I really enjoyed this movie when I was a kid. It came out when I was 7 – so I was prime Roger Rabbit age. It was a….different time. That movie was huge. It was maybe the first time I was aware of movies as blockbusters. It was huge, and then I didn’t think about the movie for about a decade. In the mid-90s, I remember Who Framed Roger Rabbit? being in the TV Guide. It was given 5 stars, and I remember being shocked at how highly regarded it was (because TV Guide, obviously, was the ultimate barometer of a movie’s quality). I can still picture those five little black stars, a quarter century later.
Weird what the mind holds on to.
The book, Who Censored Roger Rabbit? is substantially different from the movie. For starters, the titular character isn’t nearly as annoying as the movie version. It was hard not to hear that voice, and see those mannerisms, but that’s the beauty of books – you are tied to the choices of actors and directors.
That’s not entirely true in this case, though, because I listened to the audio book version. The narrator, L.J. Ganser, does the character more like Jimmy Stewart.
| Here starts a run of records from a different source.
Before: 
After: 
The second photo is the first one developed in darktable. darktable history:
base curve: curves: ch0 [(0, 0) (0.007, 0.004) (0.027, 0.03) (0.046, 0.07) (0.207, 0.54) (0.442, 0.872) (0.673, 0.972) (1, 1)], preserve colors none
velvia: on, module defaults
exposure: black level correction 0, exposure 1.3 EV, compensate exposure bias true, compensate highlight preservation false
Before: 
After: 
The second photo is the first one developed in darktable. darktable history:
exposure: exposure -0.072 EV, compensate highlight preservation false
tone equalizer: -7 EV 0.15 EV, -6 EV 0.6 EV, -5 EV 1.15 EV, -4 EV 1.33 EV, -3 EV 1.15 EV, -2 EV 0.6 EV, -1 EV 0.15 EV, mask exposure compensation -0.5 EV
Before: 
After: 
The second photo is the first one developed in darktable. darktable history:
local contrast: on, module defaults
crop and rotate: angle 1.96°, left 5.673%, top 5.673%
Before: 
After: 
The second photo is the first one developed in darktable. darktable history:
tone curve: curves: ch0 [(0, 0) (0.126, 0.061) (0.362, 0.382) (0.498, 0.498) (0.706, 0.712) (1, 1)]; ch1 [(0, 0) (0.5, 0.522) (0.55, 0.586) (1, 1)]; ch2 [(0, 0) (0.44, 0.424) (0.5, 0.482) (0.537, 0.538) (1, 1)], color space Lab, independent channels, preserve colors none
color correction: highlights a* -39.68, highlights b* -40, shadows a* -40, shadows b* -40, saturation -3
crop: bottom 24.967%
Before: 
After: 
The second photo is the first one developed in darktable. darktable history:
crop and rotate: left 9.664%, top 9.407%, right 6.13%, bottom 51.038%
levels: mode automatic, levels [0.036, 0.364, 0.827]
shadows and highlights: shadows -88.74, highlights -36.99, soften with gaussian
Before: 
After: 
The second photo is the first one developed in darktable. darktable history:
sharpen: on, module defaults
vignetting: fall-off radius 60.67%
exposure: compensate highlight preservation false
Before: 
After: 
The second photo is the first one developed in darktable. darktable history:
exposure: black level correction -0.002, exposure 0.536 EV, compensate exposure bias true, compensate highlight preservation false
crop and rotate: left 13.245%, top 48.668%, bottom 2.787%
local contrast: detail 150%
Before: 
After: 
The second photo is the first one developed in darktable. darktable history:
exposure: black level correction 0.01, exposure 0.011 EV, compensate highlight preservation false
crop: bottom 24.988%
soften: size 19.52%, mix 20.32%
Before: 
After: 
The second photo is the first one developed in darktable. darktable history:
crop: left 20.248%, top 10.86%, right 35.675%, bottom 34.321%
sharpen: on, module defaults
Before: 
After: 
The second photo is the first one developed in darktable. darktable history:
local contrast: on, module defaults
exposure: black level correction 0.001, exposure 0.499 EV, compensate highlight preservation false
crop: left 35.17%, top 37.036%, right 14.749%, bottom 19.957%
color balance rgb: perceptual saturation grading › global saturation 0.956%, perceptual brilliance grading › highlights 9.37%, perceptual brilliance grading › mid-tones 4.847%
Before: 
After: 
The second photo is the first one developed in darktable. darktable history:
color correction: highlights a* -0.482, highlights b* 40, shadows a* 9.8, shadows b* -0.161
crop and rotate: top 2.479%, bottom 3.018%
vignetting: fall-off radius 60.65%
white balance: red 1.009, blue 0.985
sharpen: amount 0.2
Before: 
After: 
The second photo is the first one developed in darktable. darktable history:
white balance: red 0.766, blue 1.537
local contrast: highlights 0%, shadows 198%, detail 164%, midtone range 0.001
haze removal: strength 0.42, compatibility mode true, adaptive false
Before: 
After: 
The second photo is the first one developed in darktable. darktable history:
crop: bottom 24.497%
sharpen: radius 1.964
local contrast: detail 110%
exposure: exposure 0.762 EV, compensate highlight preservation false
So that was different. And it worked pretty well.
The plot of this book is pretty substantially different from the movie. In the movie, Roger hires PI Eddie Valiant to investigate his wife, Jessica Rabbit, who is rumored to be having an affair with Marvin Acme, owner of Acme Corporation and Toontown – where all the cartoons live. After Valiant takes compromising photos of the two, Roger refuses to believe that his wife is unfaithful, then Acme turns up dead and Roger is the prime suspect. Valiant encounters Judge Doom, a sinister character who uses something named “The Dip” to kill ‘toons. The movie kind of goes from there, but this is the basic setup.
The book, on the other hand, is different in virtually every way. Roger is a second-rate character in a comic strip, and he hires Eddie Valiant to investigate his employers, the DeGreasy brothers, who promised Roger that he’d get his own strip and potentially sell his contract to a mysterious but unnamed buyer. The DeGreasy brothers claim that Roger never got his own strip because he isn’t talented enough. Also, Jessica Rabbit has left Roger, and much is made about what she was even doing with him in the first place. Someone is killed – but it’s not “Marvin Acme”, who isn’t even in the book. I won’t reveal who it is, though, as it’s quite a departure from the movie. Most of the rest of the book is Valiant investigating this murder, as the initial reason Roger hired him turns out to be pretty baseless. There is also no “Judge Doom” or “the Dip”.
What is consistent, though, is that Eddie Valiant is hard nosed, surely, and exactly what you’d expect from a 1940s film noir staring a middle aged man with a granite jaw. Also, ‘toons aren’t respected or well liked by people – especially Valiant – though I don’t think the reason given in the movie (that his brother was murdered by ‘toons) ever comes up.
This second class status for the ‘toons has deep roots, and is foundational to America. The initial Europeans have a Thanksgiving dinner with native ‘toons, and Asian ‘toons were brought over to build the railroads. I didn’t get this from the movie, so much, but it seems pretty clear that Wolf is using ‘toons to talk about racism.
Regardless of what TV guide thinks, I don’t think I’d give the movie 5 stars. I thoroughly enjoyed the book, though. It was a lot of fun.